SEC Announces Charges in Alleged Gold Mining Investment Scheme
FOR IMMEDIATE RELEASE
Washington D.C., Dec. 16, 2014 —
The Securities and Exchange Commission today announced charges against two individuals and their companies behind an alleged gold mining investment scheme based in Miami.
The SEC Enforcement Division alleges that Michael Crow and Alexandre Clug promised investors a stake in so-called “quick-to-production” gold mines that their company Aurum Mining LLC purported to own and operate in Brazil and Peru. Crow, who had filed for personal bankruptcy, teamed up with Clug to raise approximately $3.9 million from seniors and other investors in Florida. Despite highly optimistic statements that the gold mines would yield millions of dollars, the investors never received any money back from their investments.
According to an order instituting an administrative proceeding, Crow and Clug allegedly used a substantial amount of investor funds to cover their monthly salaries, rental of upscale apartments in Lima, and other living or travel expenses.
In a separate order, certified public accountant Angel E. Lana agreed to settle findings that he was involved in the scheme as the CFO of Aurum Mining.
“Investors are entitled to know the whole truth about their investments and those controlling their investments,” said Andrew M. Calamari, Director of the SEC’s New York Regional Office. “Our case alleges that Crow and Clug used investor money to pay themselves while concealing Crow’s background and Aurum’s failures in Brazil and Peru from investors, including seniors.”
The SEC Enforcement Division alleges that Crow and Clug knew their prospective statements to investors about the gold mining ventures were false and misleading because they were not supported by the conclusions or opinions of Brazilian-based counsel, independent geological experts, or mining analysts. Among the false representations by Crow and Clug was that Aurum Mining had acquired a 50-percent interest in a Brazilian gold mine with reserves of approximately $400 million worth of gold.
According to the SEC’s order, Crow has twice before been the subject of SEC enforcement actions and has been barred from working in the securities industry or acting as an officer or director of a public company. The SEC Enforcement Division alleges that Crow and Clug established PanAm Terra Inc. as a public company and raised $400,000 from investors in Florida for purported farmland investment opportunities in South America. PanAm Terra failed to disclose to investors in its periodic SEC filings that Crow acted as a de facto officer despite being barred from doing so. The filings also failed to disclose Crow’s bankruptcy. The SEC Enforcement Division alleges that no farmland was actually purchased and a substantial amount of the money raised was paid to Crow, Clug, and their business associates.
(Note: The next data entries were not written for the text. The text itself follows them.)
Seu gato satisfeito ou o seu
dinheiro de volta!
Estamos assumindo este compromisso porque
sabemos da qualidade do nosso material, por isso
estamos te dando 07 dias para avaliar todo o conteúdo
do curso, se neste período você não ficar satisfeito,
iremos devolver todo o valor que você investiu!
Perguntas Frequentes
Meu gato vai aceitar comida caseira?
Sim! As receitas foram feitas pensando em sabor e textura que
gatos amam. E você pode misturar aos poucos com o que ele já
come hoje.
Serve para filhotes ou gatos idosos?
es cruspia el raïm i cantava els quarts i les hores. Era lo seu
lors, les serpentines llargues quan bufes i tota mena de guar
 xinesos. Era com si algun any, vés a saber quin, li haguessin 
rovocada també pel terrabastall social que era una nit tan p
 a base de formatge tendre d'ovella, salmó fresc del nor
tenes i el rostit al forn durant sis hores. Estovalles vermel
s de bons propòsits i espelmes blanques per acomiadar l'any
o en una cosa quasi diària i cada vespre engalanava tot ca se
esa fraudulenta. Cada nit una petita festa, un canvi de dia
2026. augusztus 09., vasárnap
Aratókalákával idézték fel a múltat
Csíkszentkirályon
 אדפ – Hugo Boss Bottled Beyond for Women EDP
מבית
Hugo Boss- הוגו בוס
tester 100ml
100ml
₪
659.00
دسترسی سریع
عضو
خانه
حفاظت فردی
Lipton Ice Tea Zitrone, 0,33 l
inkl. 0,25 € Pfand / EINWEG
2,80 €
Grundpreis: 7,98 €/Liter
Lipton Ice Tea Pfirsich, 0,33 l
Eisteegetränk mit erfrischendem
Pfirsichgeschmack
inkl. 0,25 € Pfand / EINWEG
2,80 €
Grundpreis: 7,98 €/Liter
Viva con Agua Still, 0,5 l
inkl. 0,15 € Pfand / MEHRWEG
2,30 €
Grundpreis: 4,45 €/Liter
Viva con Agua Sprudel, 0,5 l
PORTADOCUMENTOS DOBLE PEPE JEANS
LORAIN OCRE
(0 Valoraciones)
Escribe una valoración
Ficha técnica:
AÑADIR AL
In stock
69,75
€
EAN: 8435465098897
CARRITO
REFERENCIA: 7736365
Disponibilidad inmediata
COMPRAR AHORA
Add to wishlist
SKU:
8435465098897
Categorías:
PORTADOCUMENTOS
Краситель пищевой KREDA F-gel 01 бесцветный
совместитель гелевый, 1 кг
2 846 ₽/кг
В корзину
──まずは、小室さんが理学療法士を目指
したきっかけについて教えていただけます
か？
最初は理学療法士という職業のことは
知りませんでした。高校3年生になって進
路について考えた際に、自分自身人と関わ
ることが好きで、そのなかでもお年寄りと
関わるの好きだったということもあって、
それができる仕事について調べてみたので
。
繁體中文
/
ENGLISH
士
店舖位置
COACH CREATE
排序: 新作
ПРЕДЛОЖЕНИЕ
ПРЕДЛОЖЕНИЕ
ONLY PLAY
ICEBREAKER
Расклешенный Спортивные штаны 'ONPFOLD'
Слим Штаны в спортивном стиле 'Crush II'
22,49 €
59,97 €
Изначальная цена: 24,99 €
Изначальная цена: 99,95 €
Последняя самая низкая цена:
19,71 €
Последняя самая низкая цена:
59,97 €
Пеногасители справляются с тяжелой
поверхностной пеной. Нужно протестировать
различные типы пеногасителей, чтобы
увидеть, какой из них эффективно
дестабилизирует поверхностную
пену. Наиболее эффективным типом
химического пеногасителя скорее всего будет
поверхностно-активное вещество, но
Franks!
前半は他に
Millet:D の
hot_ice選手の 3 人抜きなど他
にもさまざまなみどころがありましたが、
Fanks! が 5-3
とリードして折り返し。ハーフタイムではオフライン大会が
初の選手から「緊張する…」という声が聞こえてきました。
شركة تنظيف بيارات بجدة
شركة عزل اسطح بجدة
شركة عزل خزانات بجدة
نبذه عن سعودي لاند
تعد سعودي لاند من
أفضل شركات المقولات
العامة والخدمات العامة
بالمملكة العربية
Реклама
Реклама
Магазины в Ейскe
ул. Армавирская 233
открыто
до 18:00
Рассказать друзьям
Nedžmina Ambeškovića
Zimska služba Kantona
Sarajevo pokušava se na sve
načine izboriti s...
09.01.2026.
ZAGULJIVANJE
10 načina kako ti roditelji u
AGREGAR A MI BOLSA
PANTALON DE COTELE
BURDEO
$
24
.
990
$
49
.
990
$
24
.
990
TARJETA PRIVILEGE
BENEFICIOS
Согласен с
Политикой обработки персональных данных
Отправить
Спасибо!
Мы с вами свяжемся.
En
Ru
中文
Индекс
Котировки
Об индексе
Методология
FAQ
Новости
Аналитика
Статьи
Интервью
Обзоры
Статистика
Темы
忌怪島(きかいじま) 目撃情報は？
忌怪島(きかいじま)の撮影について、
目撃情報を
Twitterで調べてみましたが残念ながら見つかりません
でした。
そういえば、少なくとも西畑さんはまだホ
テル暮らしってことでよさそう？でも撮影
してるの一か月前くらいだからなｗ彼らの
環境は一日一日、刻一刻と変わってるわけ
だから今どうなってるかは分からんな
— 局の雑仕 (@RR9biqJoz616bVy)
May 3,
The SEC Enforcement Division further alleges that Crow and Clug operated another company called The Corsair Group through which they brokered the sale of bonds to investors and received more than $10,000 in transaction-based compensation. The Corsair Group was not registered as a broker-dealer and Crow and Clug were not associated with any registered broker-dealer, and in fact Crow had been barred from associating with any broker-dealer.
The SEC Enforcement Division alleges that Crow, Clug, Aurum Mining, and PanAm Terra violated Section 17(a) of the Securities Act of 1933, and Section 10(b) and Rule 10b-5 under the Securities Exchange Act of 1934. Crow and Clug allegedly aided and abetted and caused the violations by Aurum Mining and PanAm Terra. In the order, the Enforcement Division alleges additional violations of other provisions of the federal securities laws. The matter will be scheduled for a public hearing before an administrative law judge for proceedings to adjudicate the Enforcement Division’s allegations and determine what, if any, remedial actions are appropriate.
The SEC’s separate order against Lana found that he solicited his own accounting clients and others to invest in Aurum Mining without regard to the false or misleading representations being made to investors. Without admitting or denying the findings, Lana agreed to pay a $50,000 penalty and be barred from practicing as an accountant on behalf of any SEC-regulated entity for five years. He is ordered to cease-and-desist from further violations of Section 17(a) of the Securities Act.
The SEC Enforcement Division’s investigation was conducted by Ibrahim Bah, Nandy Celamy, Sandra Yanez, David Stoelting, and Valerie A. Szczepanik in the New York Regional Office. The case was supervised by Amelia A. Cottrell, and the Enforcement Division’s litigation will be led by Mr. Stoelting and Mr. Bah.